§ **Supplied passage**:
= = =

HAŠK Mladost (Mladost, lit. "Youth") is an academic sports society from Zagreb, Croatia, sponsored by the University of Zagreb.
Clubs named Mladost exist in athletics, field hockey, judo, basketball, bowling on ice and asphalt, fencing, volleyball, swimming, rugby, synchronised swimming, skiing, ice-hockey, ice skating, table tennis, archery, chess, tennis, water polo and rowing.

Probably the most renowned sections are water polo, swimming, volleyball, rowing and in more recent times ice hockey. The water polo club Mladost often wins the Croatian championships and competes in the European club championships, while the swimming club regularly organizes international swimming events.

It should be stated that HAVK Mladost (water polo section of HAŠK Mladost) is one of the most successful clubs in the history of European championships in that sport.

= = =

§ **Information shown**:
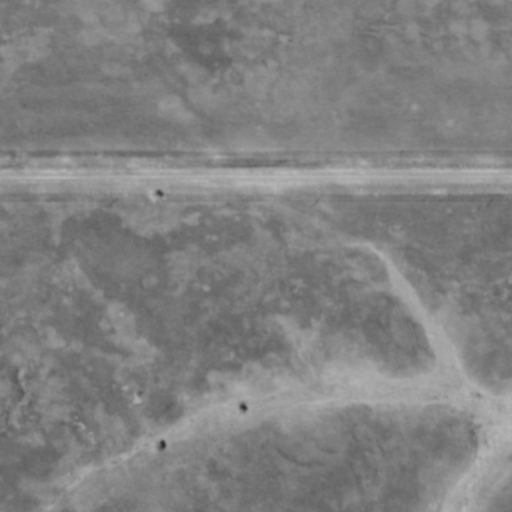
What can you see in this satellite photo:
road: (256, 183)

= = =

According to the passage on HAŠK Mladost, which university sponsors the society?

The University of Zagreb.